More: artisinal 'ette posts this tweet from Tom Fitton of Judicial Watch:
Tom Fitton @TomFitton
Crisis of confidence: @JudicialWatch uncovered docs showing Mueller #2 Clinton supporter Andrew Weissman is anti-@RealDonaldTrump partisan who supported lawlessness against the President. Shut it down!
Keep your eyes open for other stuff about Weismann too.
Good piece by Kim Strassel as we wait.
The WSJ attacks the FBI and its insistence that it remain unaccountable to anyone.

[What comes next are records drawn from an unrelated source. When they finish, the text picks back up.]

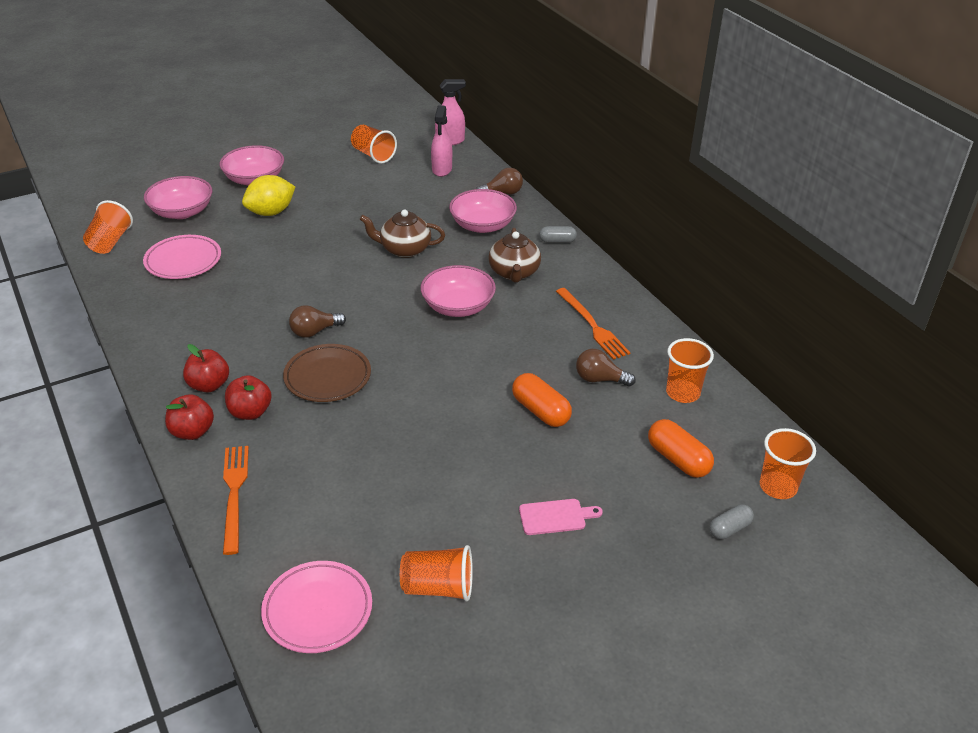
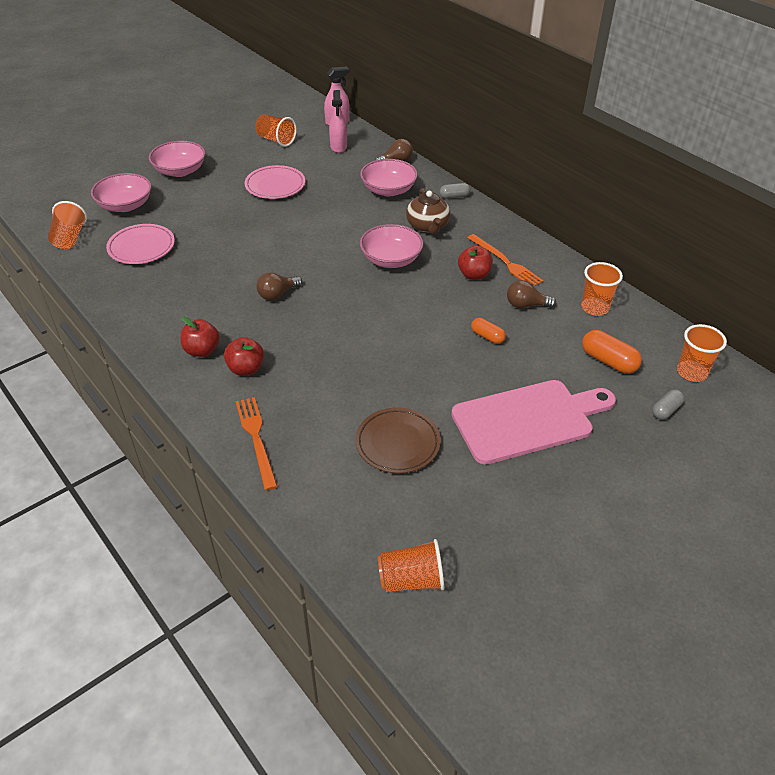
camera: 10 degrees left, 5 degrees up
red apple [165,394,214,440] -> red apple moved to [458,246,493,280]
yellow lemon [242,175,295,216] -> none
pink plate [261,561,372,653] -> pink plate moved to [245,165,305,199]
brown plate [283,344,371,402] -> brown plate moved to [355,407,441,473]
brown teapot [360,210,445,258] -> none
orange cup [400,545,473,601] -> orange cup moved to [378,539,444,592]
orange capsule [512,373,572,427] -> orange capsule [471,318,506,344], size x0.63
pink cutting board [519,499,603,535] -> pink cutting board [451,380,616,464], size x2.45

The Federal Bureau of Investigation is making a last-ditch effort to block the release of a House Intelligence Committee memo detailing the bureau’s behavior during the 2016 election. This is all the more reason to let Americans see it.
In an unusual public statement Wednesday, the bureau objected that it had only “a limited opportunity to review” the memo the day before the House voted Monday to release it. The statement added that the FBI had “grave concerns about material omissions of fact that fundamentally impact the memo’s accuracy.”
This is really something. The FBI knows what’s in the memo because it has long known what the House committee was seeking to examine. For months it refused to provide access to those documents until director Christopher Wray and the Justice Department faced a contempt of Congress vote. If they now object to the way the House construes the facts, they should have been more cooperative from the start.
Note the FBI’s language about “material omissions” rather than errors of fact. Until this statement the FBI was pleading damage to “national security.” Now that rationale has given way to the claim that the House is omitting key details to reach judgments that the FBI apparently disagrees with. If Mr. Wray wants to fill in those omissions, he can always ask President Trump to declassify more documents to provide a more complete record. We’d love to see them, and Mr. Trump should give that transparency a boost even if Mr. Wray doesn’t request it.